• Exercise text
▶

73

Today I discovered a bug for Git on Mac OS X.

For example, I will commit a file with the name überschrift.txt with the German special character Ü at the beginning. From the command git status I get following output.

Users-iMac: user$ git status

On branch master
# Untracked files:
#   (use "git add <file>..." to include in what will be committed)
#
#   "U\314\210berschrift.txt"
nothing added to commit but untracked files present (use "git add" to track)

It seems that Git 1.7.2 has a problem with German special characters on Mac OS X. Is there a solution to get Git read the file names correct?

Peter Mortensen
  • 28,342
  • 21
  • 95
  • 123
LuckyMalaka
  • 9,651
  • 4
  • 32
  • 56
  • See also [commit 3a59e59](https://github.com/git/git/commit/3a59e5954ef19ac94522219c2f29d49a187d31d8) (01 Jul 2015) by [Karsten Blees (`kblees`)](https://github.com/kblees). (Merged by [Junio C Hamano -- `gitster` --](https://github.com/gitster) in [commit 81bc521](https://github.com/git/git/commit/81bc521af22a6549e93d33e57de40d335e0ee65b), 03 Aug 2015) – VonC Aug 16 '15 at 19:08

7 Answers7

89

Enable core.precomposeunicode on the mac

git config --global core.precomposeunicode true

For this to work, you need to have at least Git 1.8.2.

◀

• Tasks for this exercise
1) List every person named in the Git thread above, including usernames.
2) Answer these questions about the Git thread above.
(a) What is the name of the file that the poster tries to commit?
(b) Which Git version does the poster say has the problem?
(c) What is the minimum Git version needed for the suggested setting to work?

• Data shown
▶

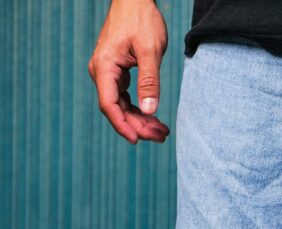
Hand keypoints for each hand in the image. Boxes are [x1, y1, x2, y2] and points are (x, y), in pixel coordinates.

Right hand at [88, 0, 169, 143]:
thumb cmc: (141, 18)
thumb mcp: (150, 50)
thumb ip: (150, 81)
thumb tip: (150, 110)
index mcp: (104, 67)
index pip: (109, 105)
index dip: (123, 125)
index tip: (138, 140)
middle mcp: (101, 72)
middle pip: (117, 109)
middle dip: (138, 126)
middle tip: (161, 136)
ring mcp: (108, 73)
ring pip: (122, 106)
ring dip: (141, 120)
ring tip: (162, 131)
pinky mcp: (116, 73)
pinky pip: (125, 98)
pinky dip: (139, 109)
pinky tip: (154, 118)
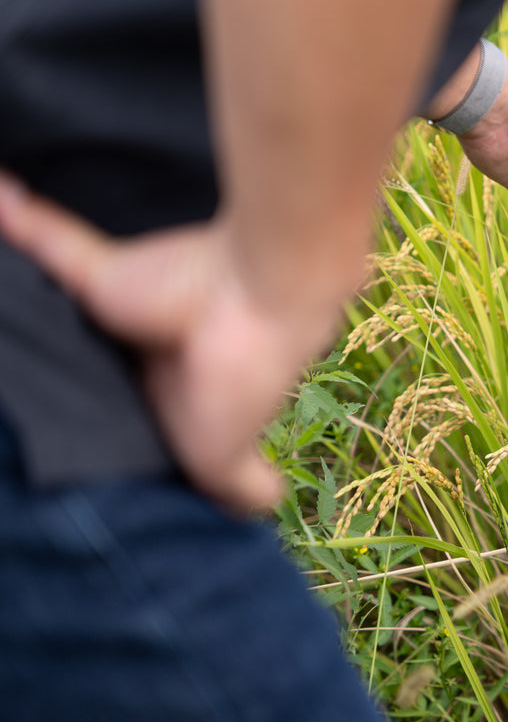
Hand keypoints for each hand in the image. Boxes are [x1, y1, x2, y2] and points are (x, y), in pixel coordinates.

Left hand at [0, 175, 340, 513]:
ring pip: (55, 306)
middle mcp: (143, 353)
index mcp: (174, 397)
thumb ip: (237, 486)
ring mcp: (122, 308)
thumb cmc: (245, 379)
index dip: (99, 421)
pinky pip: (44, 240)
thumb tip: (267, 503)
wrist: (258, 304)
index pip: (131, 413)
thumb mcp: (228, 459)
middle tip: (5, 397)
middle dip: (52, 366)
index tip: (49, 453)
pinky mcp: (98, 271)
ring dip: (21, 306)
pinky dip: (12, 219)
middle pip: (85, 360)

◀
▶

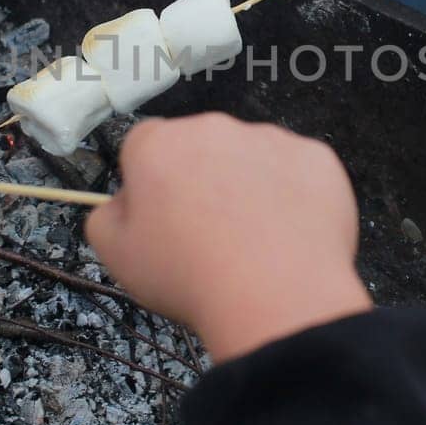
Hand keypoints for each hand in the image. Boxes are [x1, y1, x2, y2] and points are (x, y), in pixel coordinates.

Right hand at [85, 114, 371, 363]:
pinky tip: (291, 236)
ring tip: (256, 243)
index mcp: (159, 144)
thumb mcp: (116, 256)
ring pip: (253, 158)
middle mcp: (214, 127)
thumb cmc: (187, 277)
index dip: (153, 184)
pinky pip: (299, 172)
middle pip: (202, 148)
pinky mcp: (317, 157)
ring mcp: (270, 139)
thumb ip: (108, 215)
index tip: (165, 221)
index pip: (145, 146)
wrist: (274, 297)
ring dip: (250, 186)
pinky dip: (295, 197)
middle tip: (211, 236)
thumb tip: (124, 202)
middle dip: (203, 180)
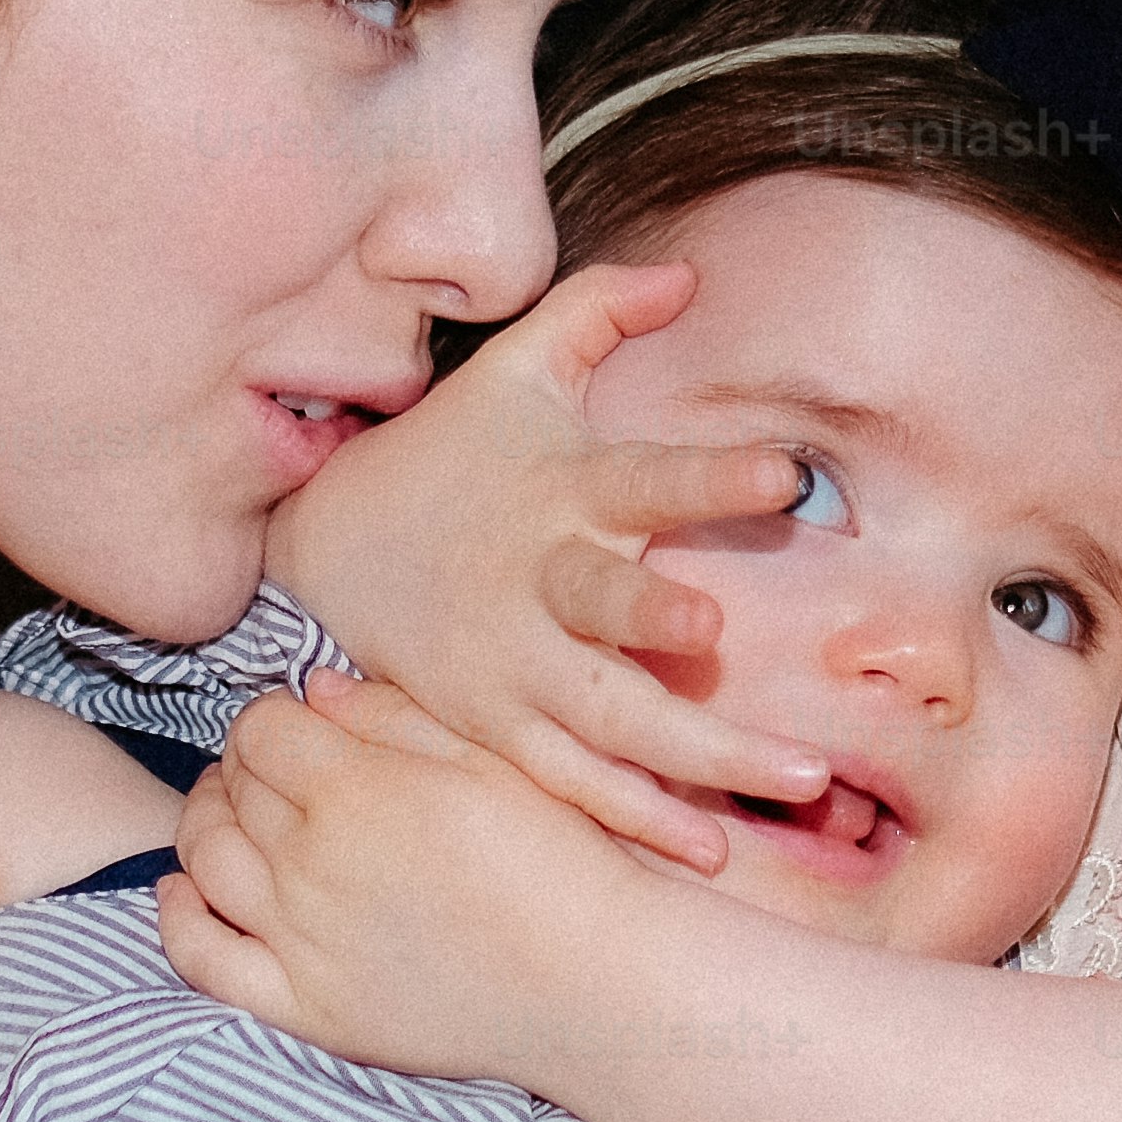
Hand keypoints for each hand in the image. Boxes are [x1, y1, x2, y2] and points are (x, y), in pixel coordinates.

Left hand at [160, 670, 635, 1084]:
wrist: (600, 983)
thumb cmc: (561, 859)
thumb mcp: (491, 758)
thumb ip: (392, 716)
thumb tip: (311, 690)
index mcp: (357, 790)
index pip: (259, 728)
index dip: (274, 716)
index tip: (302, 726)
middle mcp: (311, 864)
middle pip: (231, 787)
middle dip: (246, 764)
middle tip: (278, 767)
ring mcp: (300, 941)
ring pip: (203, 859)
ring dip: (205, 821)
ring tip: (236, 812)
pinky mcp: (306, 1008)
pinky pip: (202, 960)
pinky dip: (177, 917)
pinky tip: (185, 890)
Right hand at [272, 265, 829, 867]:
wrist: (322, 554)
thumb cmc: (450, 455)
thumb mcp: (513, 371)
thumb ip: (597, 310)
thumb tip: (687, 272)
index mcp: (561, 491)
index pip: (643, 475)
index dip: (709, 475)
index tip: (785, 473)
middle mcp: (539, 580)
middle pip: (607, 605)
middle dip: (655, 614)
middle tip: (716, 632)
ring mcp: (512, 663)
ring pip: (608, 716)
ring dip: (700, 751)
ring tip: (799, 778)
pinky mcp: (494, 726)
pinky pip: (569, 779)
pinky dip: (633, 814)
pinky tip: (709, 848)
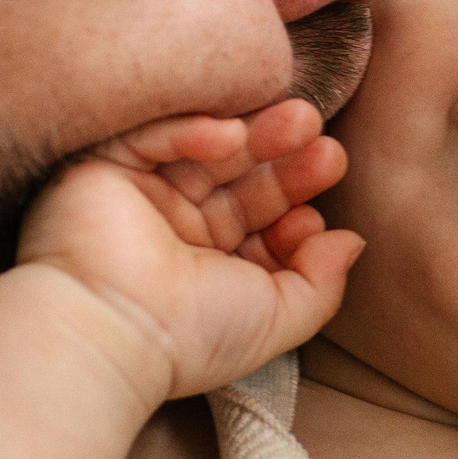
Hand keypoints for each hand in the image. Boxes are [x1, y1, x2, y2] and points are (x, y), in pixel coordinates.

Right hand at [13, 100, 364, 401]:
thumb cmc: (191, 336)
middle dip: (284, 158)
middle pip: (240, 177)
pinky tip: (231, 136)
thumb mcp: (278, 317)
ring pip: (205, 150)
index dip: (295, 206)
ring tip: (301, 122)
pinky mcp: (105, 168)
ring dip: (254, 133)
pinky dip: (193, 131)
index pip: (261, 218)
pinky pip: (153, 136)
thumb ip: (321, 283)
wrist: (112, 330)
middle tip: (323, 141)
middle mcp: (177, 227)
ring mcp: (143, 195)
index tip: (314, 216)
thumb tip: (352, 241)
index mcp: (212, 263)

◀

• Solved tasks
1)
Peter Mortensen
LuckyMalaka
Karsten Blees (kblees)
Junio C Hamano (gitster)
VonC

2)
(a) überschrift.txt
(b) Git 1.7.2
(c) Git 1.8.2